Top of Material to process

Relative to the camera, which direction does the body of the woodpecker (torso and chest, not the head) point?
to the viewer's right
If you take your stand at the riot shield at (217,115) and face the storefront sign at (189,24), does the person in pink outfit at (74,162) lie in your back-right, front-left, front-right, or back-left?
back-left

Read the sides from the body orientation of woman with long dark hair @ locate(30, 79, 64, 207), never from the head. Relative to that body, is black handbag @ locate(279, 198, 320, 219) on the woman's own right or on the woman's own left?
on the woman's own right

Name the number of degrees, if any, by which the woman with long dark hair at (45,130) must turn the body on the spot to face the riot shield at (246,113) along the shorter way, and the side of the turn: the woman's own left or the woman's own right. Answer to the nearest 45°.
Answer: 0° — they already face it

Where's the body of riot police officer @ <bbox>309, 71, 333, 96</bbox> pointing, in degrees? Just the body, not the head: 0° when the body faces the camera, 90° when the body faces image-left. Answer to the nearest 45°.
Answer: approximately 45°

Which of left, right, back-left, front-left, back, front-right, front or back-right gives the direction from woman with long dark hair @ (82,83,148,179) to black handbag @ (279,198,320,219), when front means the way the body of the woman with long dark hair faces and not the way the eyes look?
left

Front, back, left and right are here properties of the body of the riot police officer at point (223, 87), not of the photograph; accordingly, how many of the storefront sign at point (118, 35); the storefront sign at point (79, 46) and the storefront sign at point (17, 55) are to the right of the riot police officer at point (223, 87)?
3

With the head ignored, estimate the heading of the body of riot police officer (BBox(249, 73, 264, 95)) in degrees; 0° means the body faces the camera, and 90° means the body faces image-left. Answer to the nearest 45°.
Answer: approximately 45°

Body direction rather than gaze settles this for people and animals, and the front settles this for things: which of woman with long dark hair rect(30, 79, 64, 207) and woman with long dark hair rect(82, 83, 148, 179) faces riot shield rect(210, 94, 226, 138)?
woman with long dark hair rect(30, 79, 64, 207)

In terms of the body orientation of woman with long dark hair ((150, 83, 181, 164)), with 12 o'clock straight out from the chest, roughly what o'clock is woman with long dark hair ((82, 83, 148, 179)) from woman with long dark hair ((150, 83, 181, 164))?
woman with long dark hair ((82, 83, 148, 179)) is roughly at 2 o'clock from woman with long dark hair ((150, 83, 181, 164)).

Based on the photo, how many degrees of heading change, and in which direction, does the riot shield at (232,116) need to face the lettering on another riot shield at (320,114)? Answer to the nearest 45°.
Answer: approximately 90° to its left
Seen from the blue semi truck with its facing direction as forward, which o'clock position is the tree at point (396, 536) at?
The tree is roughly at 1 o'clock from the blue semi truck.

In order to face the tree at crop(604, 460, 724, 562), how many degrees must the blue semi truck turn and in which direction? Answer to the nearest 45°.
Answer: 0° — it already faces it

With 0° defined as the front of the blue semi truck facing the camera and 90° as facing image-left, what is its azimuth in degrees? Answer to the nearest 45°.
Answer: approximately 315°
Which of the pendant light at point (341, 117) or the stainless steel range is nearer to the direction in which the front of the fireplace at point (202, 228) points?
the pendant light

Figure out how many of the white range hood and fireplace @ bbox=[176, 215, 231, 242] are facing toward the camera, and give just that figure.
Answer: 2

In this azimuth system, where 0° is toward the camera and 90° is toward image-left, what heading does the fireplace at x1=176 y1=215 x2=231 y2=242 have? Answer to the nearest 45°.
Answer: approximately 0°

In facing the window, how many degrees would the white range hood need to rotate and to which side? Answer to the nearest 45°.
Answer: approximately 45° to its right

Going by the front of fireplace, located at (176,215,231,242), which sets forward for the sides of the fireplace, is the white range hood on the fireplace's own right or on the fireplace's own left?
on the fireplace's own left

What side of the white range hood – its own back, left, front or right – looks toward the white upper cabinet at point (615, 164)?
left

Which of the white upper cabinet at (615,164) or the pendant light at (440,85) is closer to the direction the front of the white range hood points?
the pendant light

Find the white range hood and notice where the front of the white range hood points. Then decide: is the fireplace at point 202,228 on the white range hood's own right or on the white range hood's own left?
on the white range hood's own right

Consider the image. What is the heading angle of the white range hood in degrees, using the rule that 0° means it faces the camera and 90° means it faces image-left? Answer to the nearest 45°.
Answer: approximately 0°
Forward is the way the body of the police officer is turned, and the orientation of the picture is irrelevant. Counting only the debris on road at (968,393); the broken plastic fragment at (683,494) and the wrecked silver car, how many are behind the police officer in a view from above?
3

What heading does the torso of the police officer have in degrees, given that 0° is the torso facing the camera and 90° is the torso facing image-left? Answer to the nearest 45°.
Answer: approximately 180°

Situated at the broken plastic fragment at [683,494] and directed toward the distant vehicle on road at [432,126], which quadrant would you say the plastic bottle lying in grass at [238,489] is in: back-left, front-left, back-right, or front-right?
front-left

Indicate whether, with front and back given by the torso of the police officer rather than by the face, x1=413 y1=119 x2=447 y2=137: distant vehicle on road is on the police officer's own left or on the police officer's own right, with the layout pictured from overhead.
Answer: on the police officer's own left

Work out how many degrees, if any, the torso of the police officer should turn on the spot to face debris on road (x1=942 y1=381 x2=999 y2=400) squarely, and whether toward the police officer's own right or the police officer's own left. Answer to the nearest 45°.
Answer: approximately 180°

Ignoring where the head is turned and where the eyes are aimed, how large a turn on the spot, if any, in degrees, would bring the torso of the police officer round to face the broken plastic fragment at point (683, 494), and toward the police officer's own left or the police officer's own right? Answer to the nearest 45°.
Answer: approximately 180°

Bottom of Material to process

__What you need to do__
Gather every line from the stored data entries above that contains the word "orientation", and copy each one.

__Written solution__
Read the sides from the body orientation of woman with long dark hair @ locate(30, 79, 64, 207), never from the head. Relative to that body, is black handbag @ locate(279, 198, 320, 219) on the woman's own right or on the woman's own left?
In terms of the body orientation of woman with long dark hair ((150, 83, 181, 164)), with 12 o'clock straight out from the chest, roughly what o'clock is woman with long dark hair ((82, 83, 148, 179)) from woman with long dark hair ((150, 83, 181, 164))?
Forward is the way the body of the police officer is turned, and the orientation of the picture is irrelevant. Counting only the debris on road at (968,393); the broken plastic fragment at (683,494) and the wrecked silver car, how many are behind the police officer in a view from above?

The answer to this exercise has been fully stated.